Wednesday, January 21, 2009

Gargoyles, by Thomas Bernhard

Gargoyles, by Thomas Bernhard

English translation, 1967, 224 pp.

Thomas Bernhard was not a happy man, and it shows. He wrote about fourteen novels, several plays, and some poetry in his lifetime, most of it either critical of his native Austria or about nihilist suffering, or both. He suffered his entire life from a painful lung ailment, fought constantly against his country's right-wing nationalists and Nazi apologists, and eventually died in an assisted suicide. He left a provision in his will that none of his works were to be performed or published in Austria for the rest of the duration of their copyright.

Gargoyles is the story of a young science student who accompanies his father, a rural doctor, on his daily rounds through the gloomy, mountainous Austrian countryside. For seventy-five pages they meet a procession of grotesques: an innkeeper whose wife has been pointlessly murdered, an insane musical prodigy kept in a cage, a diabetic industrialist who lives alone in a house empty of people and possessions, an old woman dying slowly and alone whose children never visit. A miller has died, and his sons systematically break the necks of all the exotic birds in his collection, to stop the noise they make. The student (who narrates in first person) has strained relationships with his father and his sister, and his mother is dead. The landscape is bleak and austere, and we seem to be reading a catalog of suffering internal and external, received and transmitted. The only beacon of light is a persecuted Jewish intellectual who is friends with the doctor and who lends him philosophy books.

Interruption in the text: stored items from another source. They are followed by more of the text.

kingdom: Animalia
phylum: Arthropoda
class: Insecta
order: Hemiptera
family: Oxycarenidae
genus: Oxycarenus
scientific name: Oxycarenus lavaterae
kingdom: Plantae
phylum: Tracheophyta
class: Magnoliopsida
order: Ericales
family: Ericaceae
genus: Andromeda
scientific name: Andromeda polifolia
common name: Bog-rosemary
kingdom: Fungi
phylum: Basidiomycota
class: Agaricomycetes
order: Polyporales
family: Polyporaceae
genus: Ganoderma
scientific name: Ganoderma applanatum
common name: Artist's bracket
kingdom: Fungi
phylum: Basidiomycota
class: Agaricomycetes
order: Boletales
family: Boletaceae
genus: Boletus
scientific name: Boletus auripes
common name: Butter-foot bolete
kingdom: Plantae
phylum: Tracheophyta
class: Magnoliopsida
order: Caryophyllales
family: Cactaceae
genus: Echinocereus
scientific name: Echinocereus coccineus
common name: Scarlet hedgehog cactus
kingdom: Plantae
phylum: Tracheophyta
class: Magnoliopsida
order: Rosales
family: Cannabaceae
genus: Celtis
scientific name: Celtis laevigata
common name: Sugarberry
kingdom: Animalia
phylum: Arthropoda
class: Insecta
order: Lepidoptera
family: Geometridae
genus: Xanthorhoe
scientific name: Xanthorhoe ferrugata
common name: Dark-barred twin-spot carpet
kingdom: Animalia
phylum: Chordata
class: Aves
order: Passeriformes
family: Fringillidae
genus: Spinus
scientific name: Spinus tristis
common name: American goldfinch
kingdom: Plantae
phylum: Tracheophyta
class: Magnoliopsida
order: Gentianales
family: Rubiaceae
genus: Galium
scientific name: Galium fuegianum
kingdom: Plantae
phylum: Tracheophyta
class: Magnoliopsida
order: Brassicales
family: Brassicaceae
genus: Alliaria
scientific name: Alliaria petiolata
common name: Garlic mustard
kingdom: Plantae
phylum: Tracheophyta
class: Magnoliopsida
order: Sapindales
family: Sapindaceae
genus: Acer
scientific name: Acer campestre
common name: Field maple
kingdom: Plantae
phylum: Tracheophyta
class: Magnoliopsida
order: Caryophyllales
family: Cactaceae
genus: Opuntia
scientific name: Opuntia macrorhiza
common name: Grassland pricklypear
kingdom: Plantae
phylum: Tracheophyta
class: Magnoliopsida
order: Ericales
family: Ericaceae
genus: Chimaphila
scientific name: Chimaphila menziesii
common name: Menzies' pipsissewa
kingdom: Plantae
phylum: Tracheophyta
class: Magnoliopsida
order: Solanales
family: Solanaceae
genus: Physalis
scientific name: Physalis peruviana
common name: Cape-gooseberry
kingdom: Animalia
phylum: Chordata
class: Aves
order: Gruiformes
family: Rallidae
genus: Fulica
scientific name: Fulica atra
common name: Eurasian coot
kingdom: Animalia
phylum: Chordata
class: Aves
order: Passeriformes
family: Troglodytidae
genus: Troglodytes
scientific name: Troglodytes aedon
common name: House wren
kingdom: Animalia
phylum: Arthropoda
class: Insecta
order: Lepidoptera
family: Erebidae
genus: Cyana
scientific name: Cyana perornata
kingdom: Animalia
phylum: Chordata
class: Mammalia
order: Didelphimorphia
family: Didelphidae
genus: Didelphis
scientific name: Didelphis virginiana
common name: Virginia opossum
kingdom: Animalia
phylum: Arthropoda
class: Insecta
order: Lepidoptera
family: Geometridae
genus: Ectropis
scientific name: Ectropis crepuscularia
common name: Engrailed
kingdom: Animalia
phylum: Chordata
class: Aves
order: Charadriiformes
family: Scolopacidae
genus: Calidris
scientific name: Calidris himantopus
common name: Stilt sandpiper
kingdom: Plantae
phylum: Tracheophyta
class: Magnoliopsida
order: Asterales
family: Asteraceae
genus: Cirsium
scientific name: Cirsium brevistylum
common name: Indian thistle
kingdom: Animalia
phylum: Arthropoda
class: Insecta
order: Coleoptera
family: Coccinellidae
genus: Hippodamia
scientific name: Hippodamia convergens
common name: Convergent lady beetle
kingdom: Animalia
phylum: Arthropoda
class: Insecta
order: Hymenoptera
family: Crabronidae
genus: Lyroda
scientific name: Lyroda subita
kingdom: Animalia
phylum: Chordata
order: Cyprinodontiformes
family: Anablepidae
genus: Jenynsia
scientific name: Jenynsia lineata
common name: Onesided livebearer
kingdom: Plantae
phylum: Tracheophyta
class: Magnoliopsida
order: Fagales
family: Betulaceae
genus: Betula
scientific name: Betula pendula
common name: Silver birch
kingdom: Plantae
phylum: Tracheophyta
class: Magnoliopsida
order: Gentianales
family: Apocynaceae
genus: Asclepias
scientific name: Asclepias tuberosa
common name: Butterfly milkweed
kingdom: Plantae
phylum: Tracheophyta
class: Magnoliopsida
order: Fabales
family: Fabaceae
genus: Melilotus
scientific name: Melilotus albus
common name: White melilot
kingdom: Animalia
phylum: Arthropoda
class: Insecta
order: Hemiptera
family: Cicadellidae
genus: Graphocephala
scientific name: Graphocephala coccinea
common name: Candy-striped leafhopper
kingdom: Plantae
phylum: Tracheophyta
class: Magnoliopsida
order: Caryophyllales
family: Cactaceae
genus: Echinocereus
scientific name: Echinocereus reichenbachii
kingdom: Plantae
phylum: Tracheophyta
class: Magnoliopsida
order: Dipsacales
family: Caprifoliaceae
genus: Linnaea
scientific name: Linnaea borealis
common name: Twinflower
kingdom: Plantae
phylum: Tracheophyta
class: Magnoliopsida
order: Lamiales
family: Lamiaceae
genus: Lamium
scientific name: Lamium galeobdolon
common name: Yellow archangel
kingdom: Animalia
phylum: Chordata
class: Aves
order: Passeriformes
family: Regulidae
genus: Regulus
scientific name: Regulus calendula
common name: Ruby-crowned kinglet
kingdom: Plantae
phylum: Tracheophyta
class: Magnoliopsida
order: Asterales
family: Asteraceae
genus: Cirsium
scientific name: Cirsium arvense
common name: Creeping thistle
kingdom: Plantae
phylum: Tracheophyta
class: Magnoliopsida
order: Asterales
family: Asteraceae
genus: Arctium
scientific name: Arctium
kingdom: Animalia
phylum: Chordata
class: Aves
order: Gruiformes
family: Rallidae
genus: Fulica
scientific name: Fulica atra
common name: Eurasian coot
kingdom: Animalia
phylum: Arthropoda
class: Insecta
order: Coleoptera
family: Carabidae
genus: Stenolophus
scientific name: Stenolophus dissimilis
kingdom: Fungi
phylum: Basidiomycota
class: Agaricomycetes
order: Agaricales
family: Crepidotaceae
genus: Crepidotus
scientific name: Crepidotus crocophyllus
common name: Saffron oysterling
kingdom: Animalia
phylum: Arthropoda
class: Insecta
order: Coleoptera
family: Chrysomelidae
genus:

The last patient is Prince Saurau, the great landowner of the region, who lives in a high, gloomy castle overlooking the entire desolate region. The prince starts talking. He talks about a want-ad he placed in the local paper, and about interviewing three people for the position of castle steward. My goodness, you think, this chap certainly has been talking for a while. You put your finger in the book and flip ahead a few pages to see just how long this goes on. You flip some more pages. And some more. Finally (a mirage? you think) you find a paragraph break buried thirty pages deeper, and it exists only to mock you, inserting as it does only three words: "We stood still." Then the monologue resumes. The prince talks for 107 pages with perhaps two or three brief interruptions. He begins with fairly concrete reality (the job interviews, life in the castle) and gets increasingly philosophical till eventually he sounds like he's just spouting lunacy. Apparently this is classic Bernhard: reviews of his other novels The Loser, Concrete, and Correction all mention similar hundred-plus-page monologues. Occupying as it does over half the book, it is tempting to argue that the conventions of the novel are subverted to such an extent that Bernhard's work is an example of an entirely different art form. Granted, there are a few existing parallels: most obviously Samuel Beckett's Molloy/Malone Dies/The Unnamable "trilogy" and with the first half of Notes from the Underground, but Bernhard is probably alone in how he slips casually and without warning into one hundred solid pages of dialogue within an otherwise first-person descriptive narrative.

This is not nearly the ordeal it sounds. Bernhard's prose is clear and evocative. Some of the prince's rambling is quite compelling (for instance, a passage in which the words flood and play are interwoven in contrapuntal opposition) and since there can be forty pages without a paragraph break, there is no obvious stopping place, so the reader is somewhat compelled to continue reading. The weight of words eventually becomes too much, though, and it is difficult to remember any startling or innovative insights in the prince's philosophizing. The book ends abruptly when the prince trails off: rather more with a whimper than a bang, or even a debriefing. I was sufficiently interested, though, that I intend to read at least one more of Bernhard's novels in an attempt to figure out just what the hell he's up to, or if he really just has endless contempt for the reader, for Austria, and for life in general.